---------- MATERIAL TO PROCESS

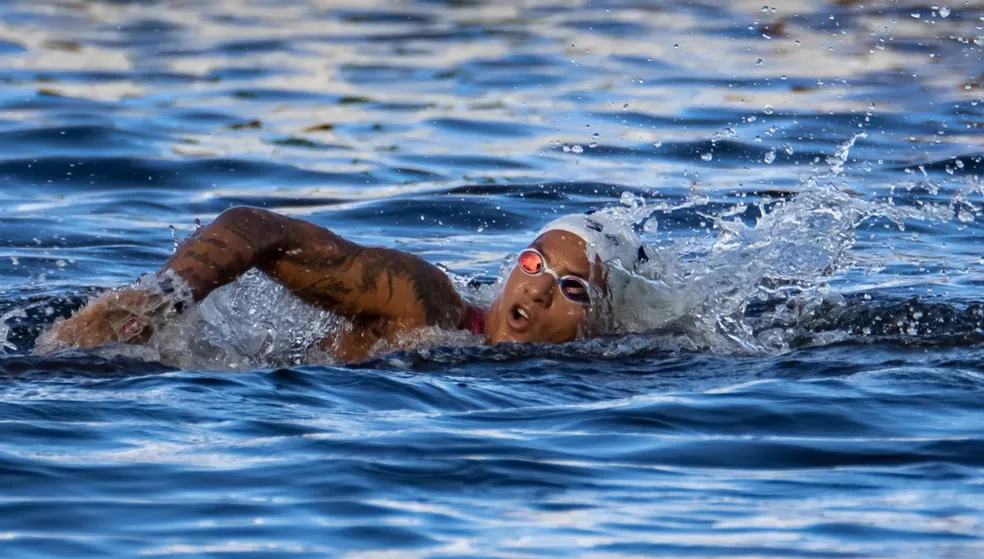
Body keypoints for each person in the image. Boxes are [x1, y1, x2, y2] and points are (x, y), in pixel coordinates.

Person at [38, 206, 645, 363]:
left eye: (574, 290)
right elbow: (255, 227)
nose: (538, 291)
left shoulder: (603, 378)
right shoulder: (424, 304)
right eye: (534, 265)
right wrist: (160, 302)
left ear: (604, 324)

--------------------

PROBLEM: Only lines that include "right" belong in the answer; return them from the entries above.

ANSWER SECTION:
right elbow: (255, 227)
right shoulder: (424, 304)
right eye: (534, 265)
right wrist: (160, 302)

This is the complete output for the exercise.